All eyes were on the highest-rated racehorse in the world, A Shin Hikari, who caught Europe’s imagination when romping to a ten-length success in the Group 1 Prix d’Ispahan at Chantilly last month. My Dream Boat was 14 lengths behind that day, but the tables were turned spectacularly in the Prince of Wales’s Stakes on the second day of Royal Ascot.

The Japanese challenger, ridden by 47-year-old Yutaka Take, took the field along as expected but raced keenly in front. Turning into the straight the field fanned out however when asked, A Shin Hikari could offer no more and was quickly swamped. The Aidan O’Brien-trained Found went for home and looked to get first run but My Dream Boat, held up in the last pair by Adam Kirby, came with a sustained challenge, and despite drifting out into the middle of the course, got up to score by a neck.

For Kirby, his fourth Group 1 win comes on the back of a remarkable first day, which included a win on Profitable in the King’s Stand Stakes and the birth of his son. The jockey’s first Group 1 came aboard another Clive Cox-trained star, Lethal Force, in the Diamond Jubilee Stakes at the 2013 Royal meeting.

“He gave me a real good feel when he won two starts ago at Sandown, he picked up real good,” reflected Kirby. “Last time he was a bit free, and didn’t finish his race – things just didn’t go right.

“Full credit to the horse, he stayed at it and it was a very gutsy performance.”

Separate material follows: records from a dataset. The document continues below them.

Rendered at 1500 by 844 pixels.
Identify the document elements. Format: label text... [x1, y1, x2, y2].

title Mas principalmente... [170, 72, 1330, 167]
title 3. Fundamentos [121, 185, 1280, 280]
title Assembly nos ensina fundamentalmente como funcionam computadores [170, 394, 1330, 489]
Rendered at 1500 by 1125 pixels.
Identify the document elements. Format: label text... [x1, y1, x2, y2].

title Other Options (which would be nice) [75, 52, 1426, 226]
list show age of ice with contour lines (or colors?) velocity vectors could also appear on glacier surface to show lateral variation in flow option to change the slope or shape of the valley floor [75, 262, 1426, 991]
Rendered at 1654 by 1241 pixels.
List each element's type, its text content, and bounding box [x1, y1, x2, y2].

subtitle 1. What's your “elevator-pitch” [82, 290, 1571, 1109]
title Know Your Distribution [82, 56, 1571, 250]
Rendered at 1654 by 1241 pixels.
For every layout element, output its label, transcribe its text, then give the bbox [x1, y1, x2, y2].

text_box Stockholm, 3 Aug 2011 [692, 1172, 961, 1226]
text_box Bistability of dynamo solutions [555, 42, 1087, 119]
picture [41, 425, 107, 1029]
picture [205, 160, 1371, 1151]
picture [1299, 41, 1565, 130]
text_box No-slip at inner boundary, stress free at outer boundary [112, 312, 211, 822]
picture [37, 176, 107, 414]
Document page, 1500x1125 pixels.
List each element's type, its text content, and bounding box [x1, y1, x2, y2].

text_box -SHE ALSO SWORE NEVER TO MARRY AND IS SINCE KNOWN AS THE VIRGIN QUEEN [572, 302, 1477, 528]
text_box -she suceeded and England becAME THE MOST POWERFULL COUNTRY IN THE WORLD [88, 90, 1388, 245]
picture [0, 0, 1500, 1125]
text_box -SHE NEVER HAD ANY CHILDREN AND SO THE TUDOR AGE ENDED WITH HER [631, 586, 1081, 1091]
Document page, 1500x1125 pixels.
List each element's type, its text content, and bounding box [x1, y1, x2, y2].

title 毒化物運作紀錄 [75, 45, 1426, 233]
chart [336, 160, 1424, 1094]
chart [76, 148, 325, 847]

Full credit to the horse, he stayed at it and it was a very gutsy performance

For owners Paul and Clare Rooney, better known for their jumping exploits, My Dream Boat’s narrow margin win gives them their first success at the highest level on the Flat. Just two months ago, the pair went close to winning the Grand National with runner-up The Last Samuri.

Clare Rooney said: “It’s just unbelievable, I’m still shaking and I can’t get my breath back. I’m still in shock. I’m in tears and full of emotion.”

In the Jersey Stakes, 2,000 Guineas third Ribchester ran out a comfortable winner for trainer Richard Fahey. William Buick took a lead from Gifted Master and the three-year-old travelled well in the leader’s slipstream before switching out. When asked he duly picked up in good style, putting Godolphin on the score-sheet after they fielded 14 runners on the opening day without success.

The two-year-old American filly, Lady Aurelia, spreadeagled the Group 2 Queen Mary Stakes field in what was one of the most impressive Royal Ascot victories in modern memory. In what was to be US trainer Wesley Ward’s third win in the race, the filly showed blistering early pace to lead the field. Frankie Dettori pressed the button with a furlong and a half to go and she ran right away to score by seven lengths.

“It was breathtaking from the top,” said Dettori. “I was going some very good splits and when I got to the furlong and a half I asked her to go and she found another gear. I was completely shocked.”

The Andre Fabre-trained four-year-old filly, Usherette, took the honours in the Group 2 Duke of Cambridge Stakes for Godolphin. Mickael Barzalona bounced out smartly but took the daughter of Shamardal back in the field to find cover. When brought through in the closing stages, she quickly established a winning margin.

A field of 28 made up the Royal Hunt Cup, which produced a bunched finish and saw Portage leading home the field on the far side under James Doyle for Irish trainer, Michael Halford, securing a third strike on the day for Godolphin. It was the first Irish success in the race for 50 years and brought their tally for the week up to three.

In the closing Sandringham Handicap, John Gosden, who book-ended the opening day in the Windsor Castle Stakes, was to copy the feat. His grey filly, Persuasive, owned by Cheveley Park, backed up market support under jockey of the moment Dettori to score by a length and a quarter.